**Work instructions**
Present every change line in the items below as one numbered list. Omit the pictures and any blank lines.

Stored data
□ □ □ □

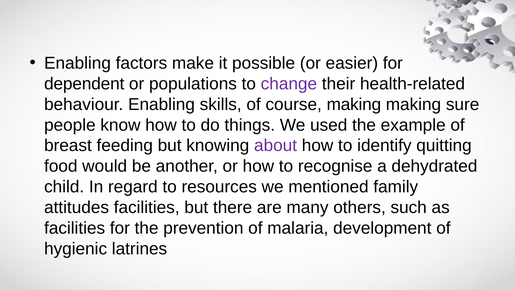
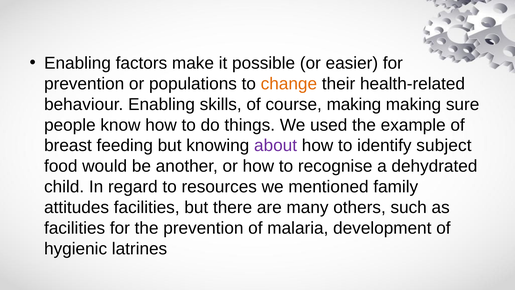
dependent at (84, 84): dependent -> prevention
change colour: purple -> orange
quitting: quitting -> subject
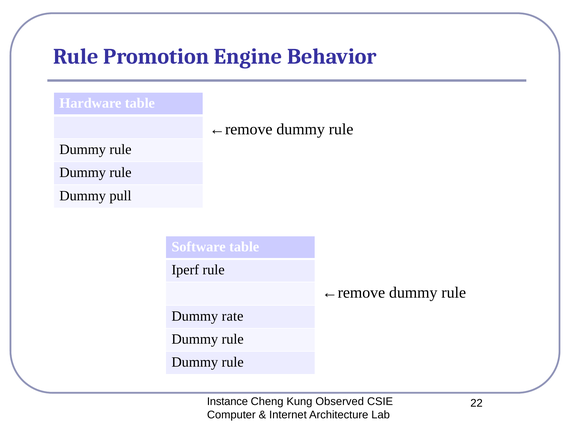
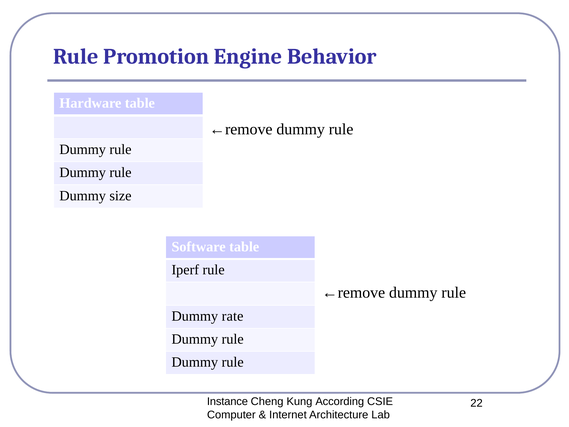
pull: pull -> size
Observed: Observed -> According
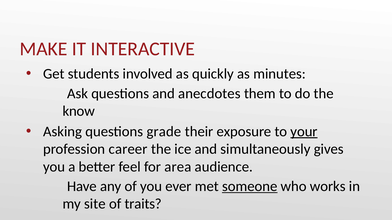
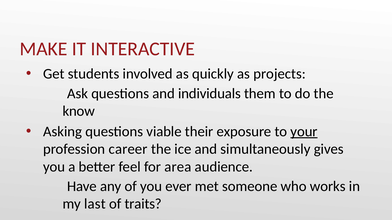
minutes: minutes -> projects
anecdotes: anecdotes -> individuals
grade: grade -> viable
someone underline: present -> none
site: site -> last
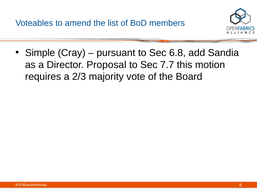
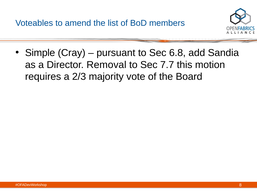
Proposal: Proposal -> Removal
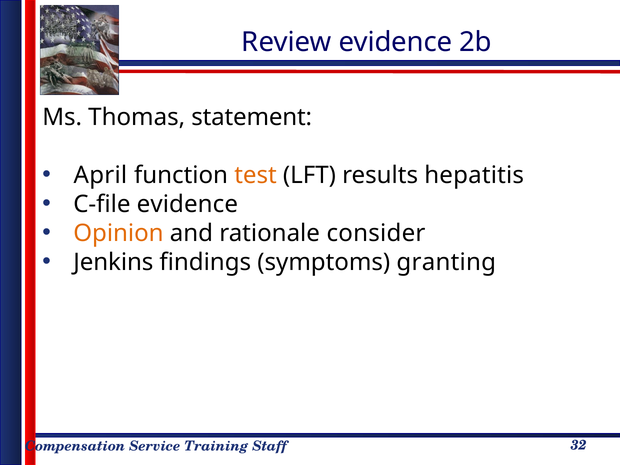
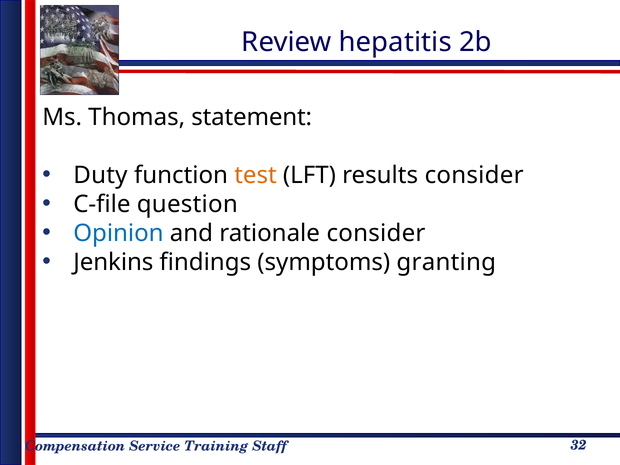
Review evidence: evidence -> hepatitis
April: April -> Duty
results hepatitis: hepatitis -> consider
C-file evidence: evidence -> question
Opinion colour: orange -> blue
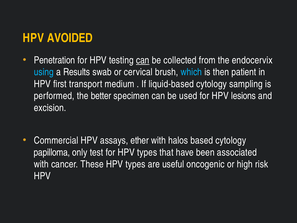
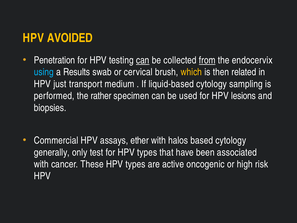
from underline: none -> present
which colour: light blue -> yellow
patient: patient -> related
first: first -> just
better: better -> rather
excision: excision -> biopsies
papilloma: papilloma -> generally
useful: useful -> active
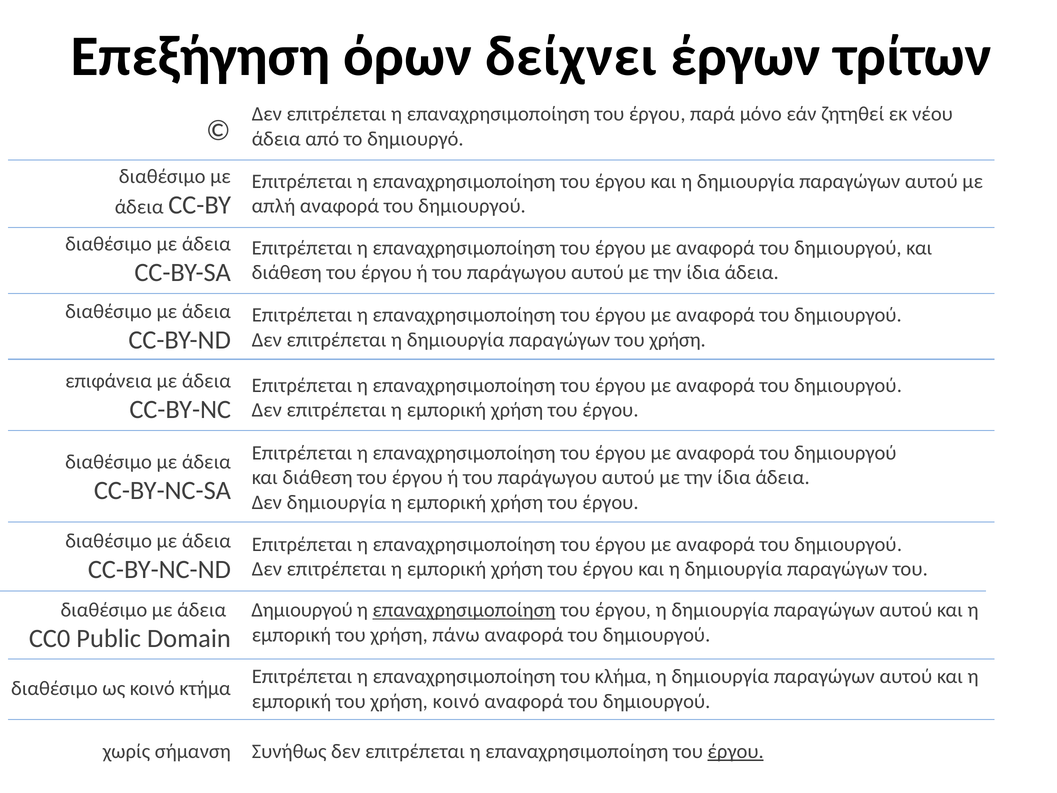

□ □ □ □

**Task response**
1. dependent at (84, 84): dependent -> prevention
2. change colour: purple -> orange
3. quitting: quitting -> subject
4. pull: pull -> size
5. Observed: Observed -> According
6. minutes: minutes -> projects
7. anecdotes: anecdotes -> individuals
8. grade: grade -> viable
9. someone underline: present -> none
10. site: site -> last
11. Proposal: Proposal -> Removal
12. Review evidence: evidence -> hepatitis
13. April: April -> Duty
14. results hepatitis: hepatitis -> consider
15. C-file evidence: evidence -> question
16. Opinion colour: orange -> blue
17. from underline: none -> present
18. which colour: light blue -> yellow
19. patient: patient -> related
20. first: first -> just
21. better: better -> rather
22. excision: excision -> biopsies
23. papilloma: papilloma -> generally
24. useful: useful -> active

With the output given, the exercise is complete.